There’s also the never mentioned surveillance issue. Most devices log 30 days of video and LPR every vehicle.
Now I perhaps understand why the Garmin navigator amusingly warns be about approaching a school zones when it's 11:30 p.m. (way out of school hours) or Sunday (not a school day). Because, USA.
Yeah my policy now is to go 20 if I see a sign regardless of whether it’s flashing. In my home state the places that use these demand that you incriminate someone else as a condition of eliminating the fine which looks illegal on its face because the state law governing their use only requires a statement that you weren’t driving.
In a world where it is reasonable to have the road always be a slower speed for pedestrian, especially school, traffic this is by far the best option, imo.
Kind of.
They have times + "SCHOOL DAYS" - When are school days you may ask? Well, it's any day the school is in session (excluding holidays) and not every adult will know when school is in session or not.
Many will also have flashing lights on them.
However, the flashing lights do not override the time nor "SCHOOL DAYS".
If the lights are flashing out-of-hours you can disregard the sign, but if the lights are NOT flashing and it IS the time+day then you need to respect the sign.
ie. The flashing lights are irrelevant, and are only to catch attention.
(emphasis mine)
So it looks like the flashing light is a backup and enhancer and that the more important field is the current time of day.Under the assumption that the time range text is easily visible, not covered in trees, not tiny, able to be seen by a person driving at the regularly posted speed from a distance that they can safely and reasonably slow down, etc, then it doesn't seem terrible.

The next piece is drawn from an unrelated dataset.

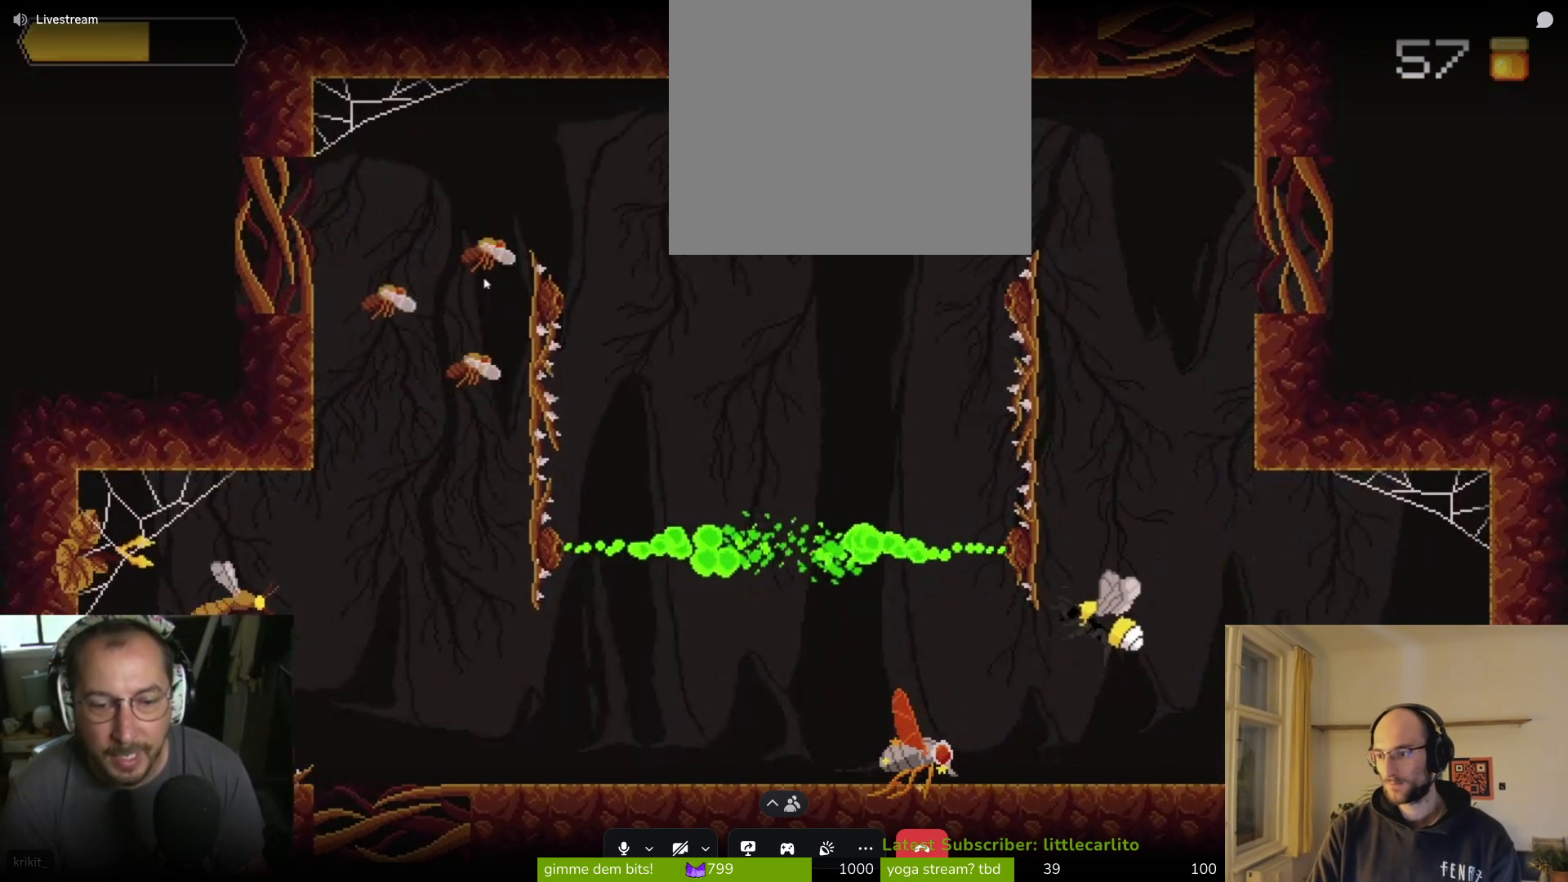
{"buttons": [], "left_stick": "left", "right_stick": "center", "events": [[300, "R1", "down"], [400, "R1", "up"]]}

THAT SAID, they should absolutely *FIX* the blinking lights.
In part of the article, it is declared that the traffic cameras caught 500,000 violations this school year ("since fall") across Florida, which is ... concerningly high. That's several thousand per day. Across all Florida, but still. Only about 3000 people protested across that; and, assuming all protests were genuine, that's less than a 1% broken light rate, which means broken lights are probably pretty quickly fixed.
I hope the signage either already has prominent time ranges and/or will have prominent time ranges in the near future. My thoughts on this are certainly complicated.